The minimum distribution incidental benefit (“MDIB”) requirement constitutes a second set of minimum distribution rules that must be considered in determining the minimum amount required to be distributed during a participant’s lifetime.
1 The MDIB rules apply to the pre-1987 account balance as well as the post-1986 balance. The reason they apply to the pre-1987 account balance, while the minimum distribution rules under IRC Section 401(a)(9) do not, is that unlike those requirements, the incidental benefit rule existed in regulations for many years before it was enacted into the IRC in 1986 and amounts accumulated before 1987 were subject to its requirements. Regulations under IRC Section 403(b) required that the death benefit under a tax sheltered annuity be merely incidental to its primary purpose of providing retirement benefits.
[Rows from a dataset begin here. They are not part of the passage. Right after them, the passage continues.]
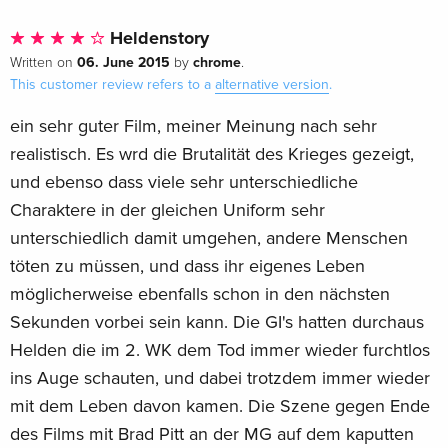
Heldenstory
06. June 2015
chrome
Written on
by
.
This customer review refers to a
alternative version
.
ein sehr guter Film, meiner Meinung nach sehr
realistisch. Es wrd die Brutalität des Krieges gezeigt,
und ebenso dass viele sehr unterschiedliche
Charaktere in der gleichen Uniform sehr
unterschiedlich damit umgehen, andere Menschen
töten zu müssen, und dass ihr eigenes Leben
möglicherweise ebenfalls schon in den nächsten
Sekunden vorbei sein kann. Die GI's hatten durchaus
Helden die im 2. WK dem Tod immer wieder furchtlos
ins Auge schauten, und dabei trotzdem immer wieder
mit dem Leben davon kamen. Die Szene gegen Ende
des Films mit Brad Pitt an der MG auf dem kaputten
In 2007, regulations under Section 403(b) were finalized that briefly addressed the application of the older MDIB rule. These regulations took effect after 2008.
2 They generally restated rules contained in earlier regulations, to the effect that the post-1986 balance is subject to the IRC Section 401(a)(9) regulations and that both the pre-1987 balance and the post-1986 balance are subject to the MDIB rule ( Q
4075).
3 The 2007 regulations do not interpret the old MDIB rule but describe two ways it can be satisfied. First, distributions attributable to the pre-1987 account balance are treated as satisfying the MDIB requirement if all distributions from a Section 403(b) contract, including distributions attributable to the post-1986 account balance, satisfy the requirements of Treasury Regulation Section 1.401-1(b)(1)(i) (which the regulations cite as authority for the old MDIB rule) without regard to whether distributions under the 2002 regulations and distributions from the post-1986 account satisfy the requirements of IRC Section 401(a)(9).
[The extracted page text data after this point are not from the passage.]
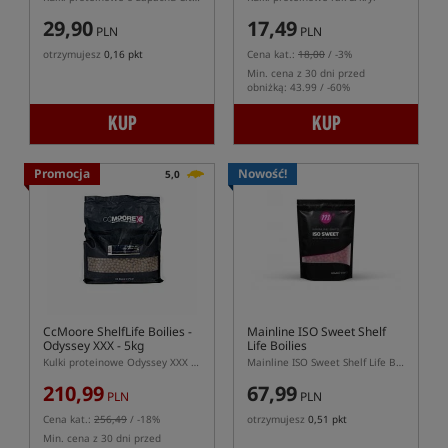
29,90
17,49
PLN
PLN
otrzymujesz
0,16 pkt
Cena kat.:
18,00
/ -3%
Min. cena z 30 dni przed
obniżką: 43.99 / -60%
KUP
KUP
Promocja
Nowość!
5,0
CcMoore ShelfLife Boilies -
Mainline ISO Sweet Shelf
Odyssey XXX - 5kg
Life Boilies
Kulki proteinowe Odyssey XXX - GLM
Mainline ISO Sweet Shelf Life Boilies – słodkie kulki zanętowe o wysokiej wartości odżywczej
210,99
67,99
PLN
PLN
Cena kat.:
256,49
/ -18%
otrzymujesz
0,51 pkt
Min. cena z 30 dni przed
4 Second, and in the alternative, distributions attributable to the pre-1987 account will be treated as satisfying the MDIB requirement if all distributions from the contract, whether pre-1987 or post-1986 amounts, satisfy the regulations under IRC Section 401(a)(9).
5 Under much earlier rulings, the old rule generally was interpreted as requiring a distribution arrangement under which the present value of the aggregate payments to be made to the participant must be more than 50 percent of the present value of the total payments to be made to the participant and his or her beneficiaries.
6 The old rules generally required that
distributions commence by age 75.
7 It would appear that the old rules may continue to apply in determining distributions required from the pre-1987 balance.
8 Of course, nothing would prevent a participant from choosing to apply the Section 401(a)(9) rules.
9 Final 2002 regulations state that if distributions are made in accordance with the individual account rules set forth therein ( Q
4078), the MDIB requirement will be satisfied.
10
1. IRC § 403(b)(10); Treas. Reg. § 1.401-1(b)(1)(i).
2. TD 9340, 72 Fed. Reg. 41128 (July 26, 2007).
3. Treas. Reg. § 1.403(b)-3, A-2, A-3; Treas. Reg. § 1.403(b)-6(e)(6).
4. Treas. Reg. § 1.403(b)-3, A-3; Treas. Reg. § 1.403(b)-6(e)(6)(vi).
5. Treas. Reg. § 1.403(b)-3, A-3; Treas. Reg. § 1.403(b)-6(e)(6)(vi).
6. Rev. Rul. 72-241, 1972-1 CB 108; Rev. Rul. 73-239, 1973-1 CB 201; Let. Ruls. 8642072, 7843043, 7825010.
7. Let. Ruls. 9345044, 7825010.
8. Let. Rul. 9345044.
9. Treas. Reg. § 1.403(b)-3, A-3; Treas. Reg. § 1.403(b)-6(e)(6)(vi).
10. Treas. Reg. § 1.401(a)(9)-5, A-1(d).